→ **Exercise brief**
Within the records below, find each line with the word "proportional" and copy it out.
[Material to process]
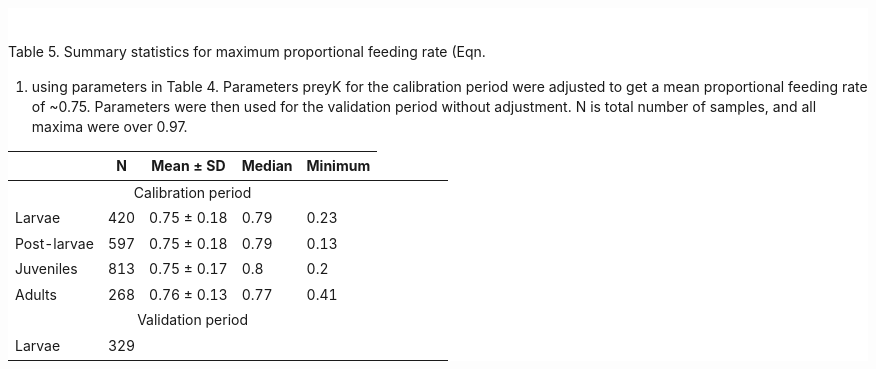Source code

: <br/>

Table 5. Summary statistics for maximum proportional feeding rate (Eqn.
1) using parameters in Table 4. Parameters preyK for the calibration
period were adjusted to get a mean proportional feeding rate of \~0.75.
Parameters were then used for the validation period without adjustment.
N is total number of samples, and all maxima were over 0.97.

<table>
  <thead>
    <tr>
      <th></th>
      <th>N</th>
      <th>Mean ± SD</th>
      <th>Median</th>
      <th>Minimum</th>
    </tr>
  </thead>
  <tbody>
    <tr>
      <td colspan=5 style="text-align:center">Calibration period</td>
      <td>&nbsp;</td>
      <td>&nbsp;</td>
      <td>&nbsp;</td>
      <td>&nbsp;</td>
    </tr>
    <tr>
      <td>Larvae</td>
      <td>420</td>
      <td>0.75 ± 0.18</td>
      <td>0.79</td>
      <td>0.23</td>
    </tr>
    <tr>
      <td>Post-larvae</td>
      <td>597</td>
      <td>0.75 ± 0.18</td>
      <td>0.79</td>
      <td>0.13</td>
    </tr>
    <tr>
      <td>Juveniles</td>
      <td>813</td>
      <td>0.75 ± 0.17</td>
      <td>0.8</td>
      <td>0.2</td>
    </tr>
    <tr>
      <td>Adults</td>
      <td>268</td>
      <td>0.76 ± 0.13</td>
      <td>0.77</td>
      <td>0.41</td>
    </tr>
    <tr>
      <td colspan=5 style="text-align:center">Validation period</td>
      <td>&nbsp;</td>
      <td>&nbsp;</td>
      <td>&nbsp;</td>
      <td>&nbsp;</td>
    </tr>
    <tr>
      <td>Larvae</td>
      <td>329</td>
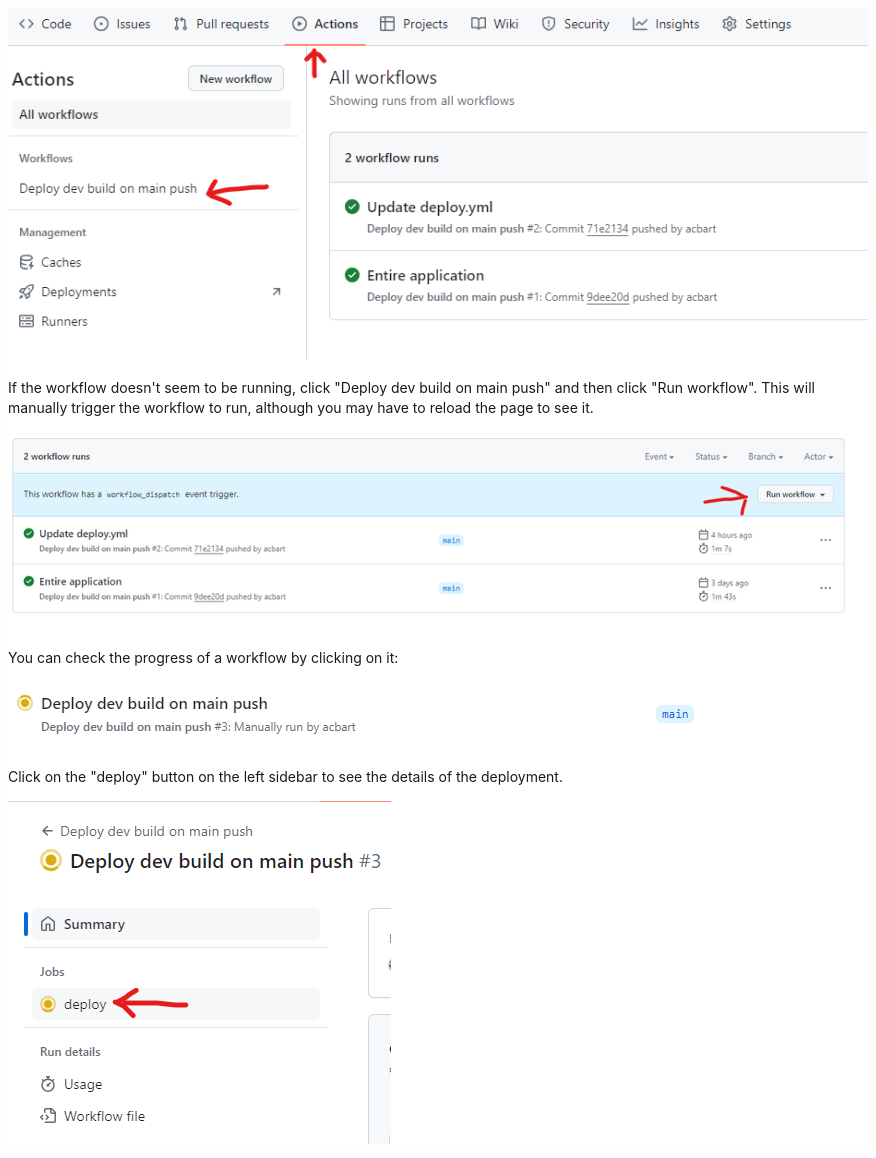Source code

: ![Check Workflow](images/check_workflow.png)

If the workflow doesn't seem to be running, click "Deploy dev build on main push" and then click "Run workflow". This will manually trigger the workflow to run, although you may have to reload the page to see it.

![Run Workflow](images/run_workflow.png)

You can check the progress of a workflow by clicking on it:

![Workflow Progress](images/workflow_progress.png)

Click on the "deploy" button on the left sidebar to see the details of the deployment.

![Deployment Details](images/click_again.png)
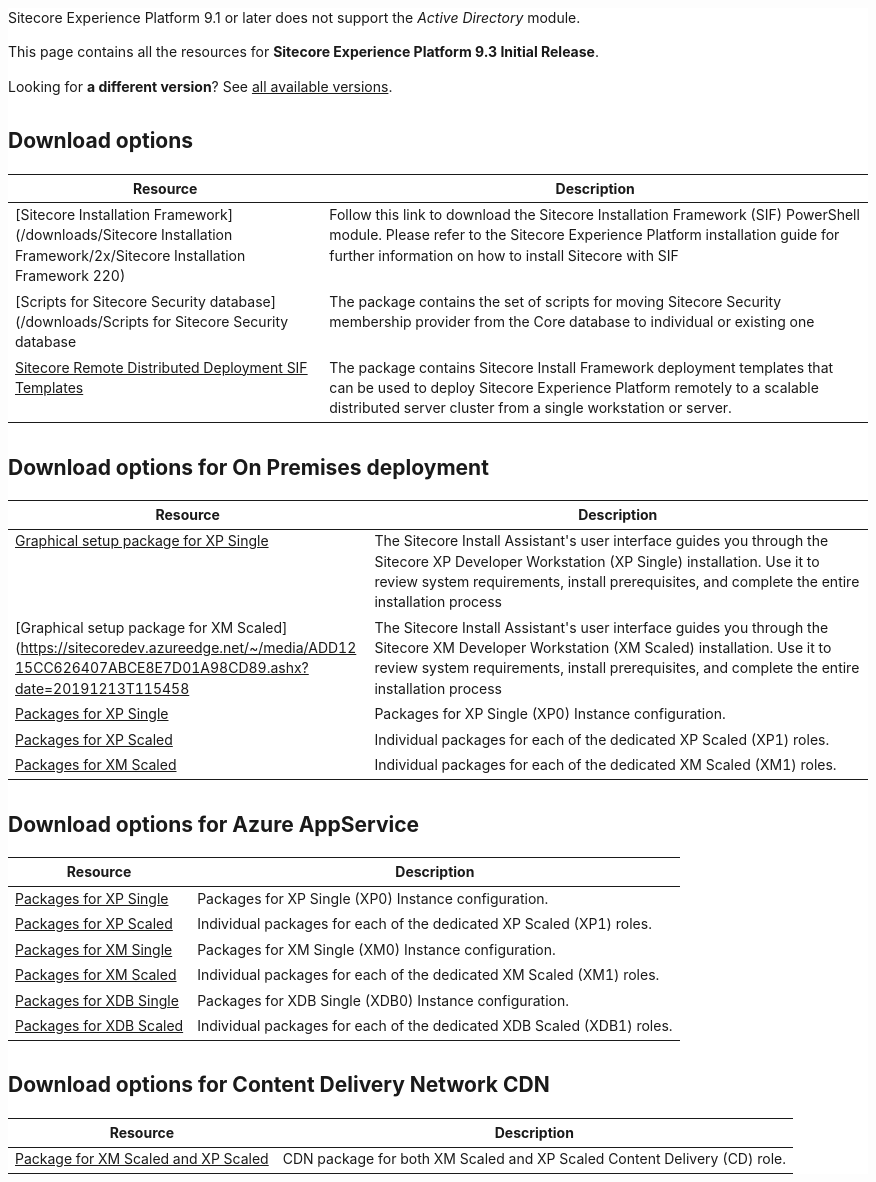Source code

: Sitecore Experience Platform 9.1 or later does not support the _Active Directory_ module.

This page contains all the resources for **Sitecore Experience Platform 9.3 Initial Release**.

Looking for **a different version**? See [all available versions](/downloads/Sitecore_Experience_Platform).

Download options
----------------

| Resource | Description |
| --- | --- |
| [Sitecore Installation Framework](/downloads/Sitecore Installation Framework/2x/Sitecore Installation Framework 220)|Follow this link to download the Sitecore Installation Framework (SIF) PowerShell module. Please refer to the Sitecore Experience Platform installation guide for further information on how to install Sitecore with SIF|
| [Scripts for Sitecore Security database](/downloads/Scripts for Sitecore Security database|The package contains the set of scripts for moving Sitecore Security membership provider from the Core database to individual or existing one|
| [Sitecore Remote Distributed Deployment SIF Templates](https://sitecoredev.azureedge.net/~/media/7255CF98254347108E085DFBB6687E02.ashx?date=20181217T093828) | The package contains Sitecore Install Framework deployment templates that can be used to deploy Sitecore Experience Platform remotely to a scalable distributed server cluster from a single workstation or server. |

Download options for On Premises deployment
-------------------------------------------

| Resource | Description |
| --- | --- |
| [Graphical setup package for XP Single](https://sitecoredev.azureedge.net/~/media/A1BC9FD8B20841959EF5275A3C97A8F9.ashx?date=20191213T115458)|The Sitecore Install Assistant's user interface guides you through the Sitecore XP Developer Workstation (XP Single) installation. Use it to review system requirements, install prerequisites, and complete the entire installation process|
| [Graphical setup package for XM Scaled](https://sitecoredev.azureedge.net/~/media/ADD1215CC626407ABCE8E7D01A98CD89.ashx?date=20191213T115458|The Sitecore Install Assistant's user interface guides you through the Sitecore XM Developer Workstation (XM Scaled) installation. Use it to review system requirements, install prerequisites, and complete the entire installation process|
| [Packages for XP Single](https://sitecoredev.azureedge.net/~/media/88666D3532F24973939C1CC140E12A27.ashx?date=20191125T131443) | Packages for XP Single (XP0) Instance configuration. |
| [Packages for XP Scaled](https://sitecoredev.azureedge.net/~/media/64425E6F6DD84443824DCCF38CB7541A.ashx?date=20191125T131511) | Individual packages for each of the dedicated XP Scaled (XP1) roles. |
| [Packages for XM Scaled](https://sitecoredev.azureedge.net/~/media/D1F694E4238C438B8464FC1ABFF06C87.ashx?date=20191125T131443) | Individual packages for each of the dedicated XM Scaled (XM1) roles. |

Download options for Azure AppService
-------------------------------------

| Resource | Description |
| --- | --- |
| [Packages for XP Single](https://sitecoredev.azureedge.net/~/media/669C0C9F30DC47A4BDEA1798A4F8CF06.ashx?date=20191125T131354) | Packages for XP Single (XP0) Instance configuration. |
| [Packages for XP Scaled](https://sitecoredev.azureedge.net/~/media/4F4E533E18E74CAABAA88ACEDC121C6F.ashx?date=20191125T131350) | Individual packages for each of the dedicated XP Scaled (XP1) roles. |
| [Packages for XM Single](https://sitecoredev.azureedge.net/~/media/BCA4E06E4851417F8D9B63A7B58379B5.ashx?date=20191125T131347) | Packages for XM Single (XM0) Instance configuration. |
| [Packages for XM Scaled](https://sitecoredev.azureedge.net/~/media/6DB82A43846F40C6A7557DEC7F638A48.ashx?date=20191125T131344) | Individual packages for each of the dedicated XM Scaled (XM1) roles. |
| [Packages for XDB Single](https://sitecoredev.azureedge.net/~/media/5B2CE74804484BC8867ADBAD1D79FFCA.ashx?date=20191125T131340) | Packages for XDB Single (XDB0) Instance configuration. |
| [Packages for XDB Scaled](https://sitecoredev.azureedge.net/~/media/6F5B69FB831942BBA3320CC2F29EDF40.ashx?date=20191125T131336) | Individual packages for each of the dedicated XDB Scaled (XDB1) roles. |

Download options for Content Delivery Network CDN
-------------------------------------------------

| Resource | Description |
| --- | --- |
| [Package for XM Scaled and XP Scaled](https://sitecoredev.azureedge.net/~/media/00FA1A0D0C4045F5AF1615FF9D20EB91.ashx?date=20181127T104334) | CDN package for both XM Scaled and XP Scaled Content Delivery (CD) role. |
[/Material to process]
→ **Exercise answer**
Table 5. Summary statistics for maximum proportional feeding rate (Eqn.
period were adjusted to get a mean proportional feeding rate of \~0.75.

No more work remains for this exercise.